• Job 1: Do the following statements agree with the chainsaw forum thread? For each, answer yes or no and quote the deciding words from the thread. (a) The first reply suggests the saw is running too lean. (b) The dealer was able to reproduce the problem. (c) According to the dealer, idle speed is the only carb adjustment on the 180.
• Job 2: Carry on the chainsaw forum thread from the point where it stops.

• Page:
Sounds to me like a carb issue (running way too rich).  Being new...take it to a dealer and let them work it over.


----------



## Joey (Jun 26, 2014)

Back to the dealer.......


----------



## MJFlores (Jun 28, 2014)

Picked up my saw yesterday...they said it's fine, and couldn't make the issue happen.  Claimed to have run 3 tanks of gas throught it "testing".  That's several hours of cutting so I'm not sure I believe that.  I full expect this problem to happen later today while cutting.  It cant be the gas because as I said, I run my other say and brush cutter with the same fuel mix from the same tank and they run fine.  The dealer did tell me that there is no other adjustment on the carb in the 180 except for idle speed.  Starting to think I may have a lemon here.  I hope Stihl quality is still there.


----------



## Jon1270 (Jun 28, 2014)

• Extracted information:

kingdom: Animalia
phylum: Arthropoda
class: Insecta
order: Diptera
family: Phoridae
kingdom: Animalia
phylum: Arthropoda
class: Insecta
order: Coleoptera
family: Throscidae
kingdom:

...

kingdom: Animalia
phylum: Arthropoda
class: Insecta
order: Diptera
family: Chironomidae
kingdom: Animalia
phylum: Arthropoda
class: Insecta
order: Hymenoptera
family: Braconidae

--

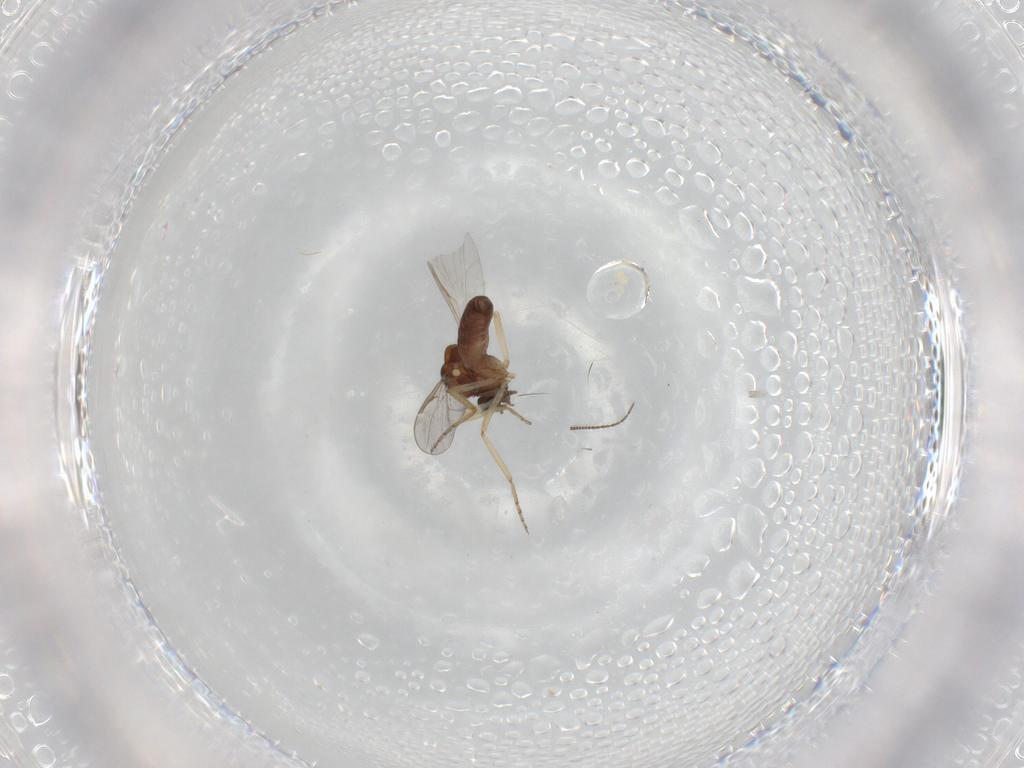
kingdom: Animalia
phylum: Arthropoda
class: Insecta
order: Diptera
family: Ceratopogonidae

• Final result 1:
(a) No: "running way too rich"
(b) No: "they said it's fine, and couldn't make the issue happen"
(c) Yes: "there is no other adjustment on the carb in the 180 except for idle speed"

• Final result 2:
If it happens again, I'd ask the dealer when you can come in and demonstrate the problem personally.


----------



## clemsonfor (Jun 29, 2014)

Is air filter clean? If its smoking its running g rich and is carb or air related. A properly running g saw won't smoke at 32:1 which is what I run sometimes in all my stuff.

Old school 30wt will smoke like crazy but not modern syn oils.


----------



## clemsonfor (Jun 29, 2014)

I think there is a L screw on those carbs bit thats just the idle jet. Too rich there and it will cut out at idle but run fine WOT. 

Really read your description and sounds just like the L is set too rich.


----------



## MJFlores (Jun 30, 2014)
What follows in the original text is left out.